Os punhos cerrados de Josephiné avançaram contra o rosto dele, todavia, ele desviou. Em poucos segundos, Alexander prendeu-a pelos braços em cima da cama.
― Nunca mais faça isso! ― Tinha uma expressão sombria no olhar, enquanto encarava Josephiné.
Soltou os braços dela e caminhou até a janela.
― Minha residência no Saint-Mary terminou. Vou para o Brasil.
― Dê um abraço e um beijo na sua avó antes dela partir.
― Chega de deboches, Josephiné!
― Procure a sua ex, brasileira. A tal da Nicky! ― Deu de ombros e colocou uma das malas no chão. ― Ah! Aproveita e leva a Isabella. Vocês formam um belo triângulo amoroso.

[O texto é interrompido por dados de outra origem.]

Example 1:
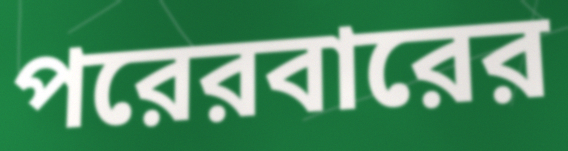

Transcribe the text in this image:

পরেরবারের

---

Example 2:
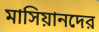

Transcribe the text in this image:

মাসিয়ানদের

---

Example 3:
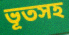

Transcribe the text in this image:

ভূতসহ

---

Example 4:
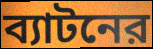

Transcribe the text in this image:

ব্যাটনের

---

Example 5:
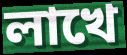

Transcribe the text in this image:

লাখে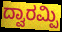
ದ್ವಾರಮ್ಪಿ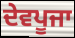
ਦੇਵਪੂਜਾ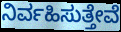
ನಿರ್ವಹಿಸುತ್ತೇವೆ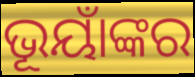
ଭୂୟାଁଙ୍କର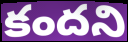
కందని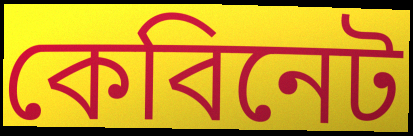
কেবিনেটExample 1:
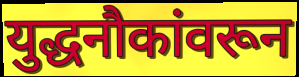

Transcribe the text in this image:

युद्धनौकांवरून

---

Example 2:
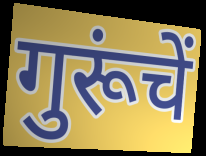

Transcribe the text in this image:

गुरूंचें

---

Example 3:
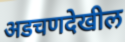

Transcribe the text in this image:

अडचणदेखील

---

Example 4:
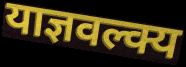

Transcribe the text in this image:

― Pare de falar coisas estúpidas. Eu já disse milhares de vezes que a Nicole está casada. Namoramos um bom tempo e foi apenas isso.
― Alexander, você casou com ela!
― E daí? Não te devo mais satisfações. ― Ele aproximou-se da poltrona estofada por um tecido bege.― Acabou, Josephiné!
― Au revoir!
Josephiné saiu apressada e chamou pela filha. Pegou uma das malas, enquanto Alexander levava as outras bagagens para o carro.

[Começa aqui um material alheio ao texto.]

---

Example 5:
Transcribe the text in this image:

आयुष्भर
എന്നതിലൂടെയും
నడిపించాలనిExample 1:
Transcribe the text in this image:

― Papa, você vai voltar? ― Marcelly abraçou-o.
― Claro! ― Beijou a testa da menina. ― Em breve, eu te levarei para conhecer os seus avós no Brasil.
― Je t'aime, papa!
― Eu também te amo, meu anjo!
Ele colocou-a no chão, ajeitou-lhe a touca, o cachecol rosa e ficou observando até que a menina entrasse no carro. O ar frio do rigoroso inverno batia contra o rosto.
Alexander entrou na casa silenciosa e trancou a porta. Pegou a garrafa na adega climatizada e encheu a taça.
Perdido nos pensamentos, jogou-se no sofá. Era quase meia-noite quando terminou a quarta taça de conhaque. Vencido pelo cansaço e o álcool que ingeriu, adormeceu no sofá da sala de estar.